If that's true, it's true in the same way that Brady Quinn's upside seems higher than Derek Anderson's. But when Parcells sees how Thomas (with a huge assist from Eric Steinbach) solidified a Cleveland line that had been a joke for 10 years, he starts to realize that the presence of Long is going to make Beck look a whole lot better, too. In fact, even newly acquired Josh McCown is going to look less like the journeyman he is playing behind Long.

One of the absolute truisms of football from the day it was invented until the last day it's ever played is that games are won at the point of attack. Control the line, you control the outcome. I'd take a team with a good offensive line and Spergon Wynn as the quarterback every time over a team with a bad offensive line and Tom Brady behind center. You can't run if there aren't any holes and you can't pass with a defensive lineman tugging at your underwear every play. The offensive scheme hasn't been invented that can overcome an incompetent set of offensive linemen.

The strange thing though is that as surely as virtually every general manager knows this, it's just as sure that most general managers wouldn't take an offensive lineman with one of the first 10 picks in the draft, even with a loaded gun shoved into their eye socket. The only other time an offensive lineman was taken with the first pick since 1970 was in 1997 when the St. Louis Rams took Orlando Pace. The Packers came close when they took Tony Mandarich with the second overall pick in 1989. But exam the USA Today database on players drafted since 1988 and you'll find far more offensive linemen drafted in the middle to late rounds than in the first three rounds.

Bernie Kosar had his career cut short well before he should have in large part due to general manager Ernie Accorsi's dogged insistence that offensive linemen are made, not drafted. In Accorsi's world, indeed in the world in which he operated, drafting an offensive lineman before the fifth or sixth round was, if not folly, then certainly an outrageous luxury. Accorsi continued to try and build a line with late round picks and undrafted free agents because it probably worked for him once or twice.

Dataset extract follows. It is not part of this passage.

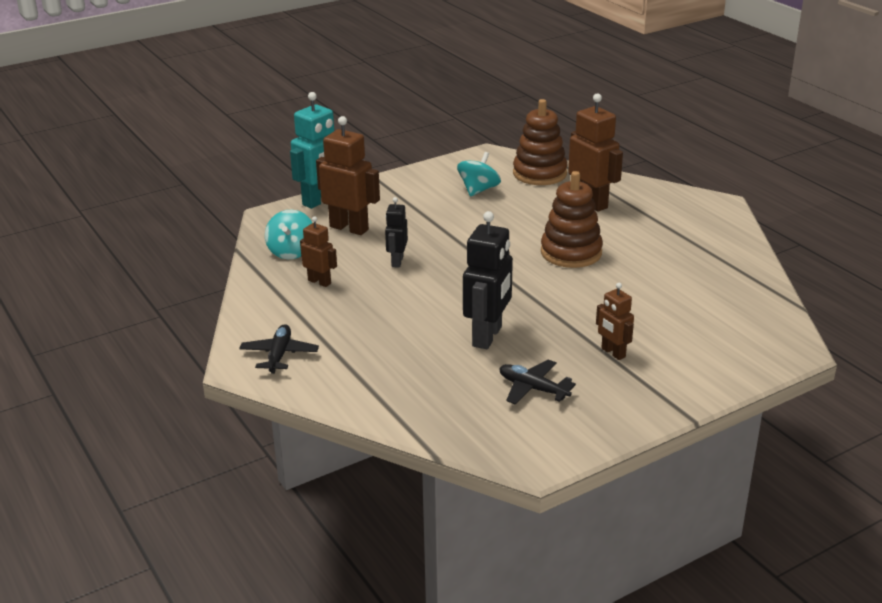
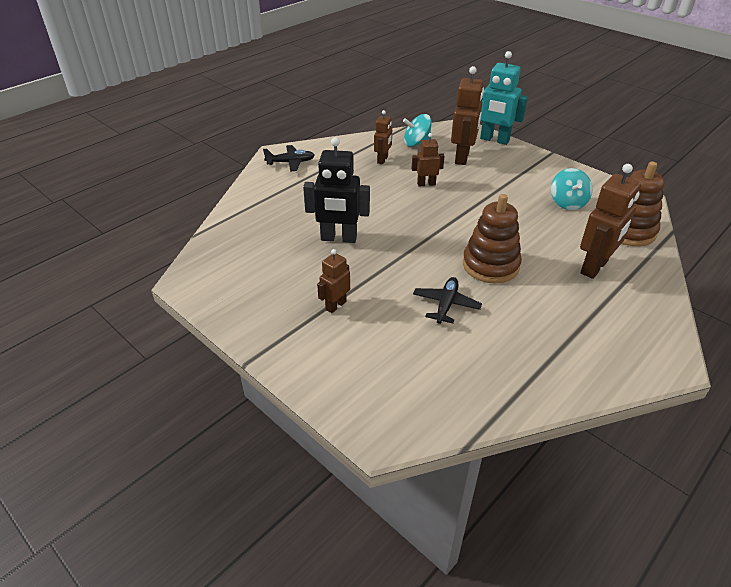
camera: 75 degrees right, 10 degrees up
(397, 261) = (426, 184): black robot -> brown robot
(478, 190) = (567, 203): turquoise spinning top -> turquoise spinning top turned 75 degrees clockwise
(533, 389) = (274, 268): black plane -> black plane (446, 305)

All the while, Kosar took a pounding that beat him out of three or four extra seasons.

While Parcells was probably looking at recent Browns history in deciding that Long was a far less risky pick, he could also have looked a little deeper to see how the Tim Couch pick worked out if he needed further convincing that Ryan, not Long, would actually have been the luxury pick.

Couch may not have ever become a top tier NFL quarterback under the best of conditions, but he never really had much of a chance either. By selecting Couch to play behind a line that was about as skilled as a collection of beer truck drivers pulled from the local union hiring hall, the Browns set themselves up for failure. By then ignoring the line literally until last season, the Browns continued to compound this massive mistake. (To be fair, Browns general manager Phil Savage did try to address the line before last season. The freak injury that still keeps LeCharles Bentley sidelined was a huge blow that was compounded when he then traded Jeff Faine.)

It's hard to believe that Anderson is a Pro Bowl quarterback but the fact that he is speaks volumes about how quickly the fortunes can turn with a competent offensive line in place. If the Browns would have had any semblance of a defensive line (the other point of attack), they could have gone deep in the playoffs.

There's a chance, of course, that Long will be much more Tony Mandarich than Joe Thomas, but that chance seems small. For one thing, this isn't 1989. Steroids use is much easier to detect these days. Long may be viewed as the safe pick, just as Thomas was, but if he plays like Thomas, he'll prove to be the right pick. With Long, there's no reason to think that Beck can't have something approaching the year like Anderson. Without Long and with Ryan instead, there's no reason to think the Dolphins wouldn't be back on the clock the minute the next season ends.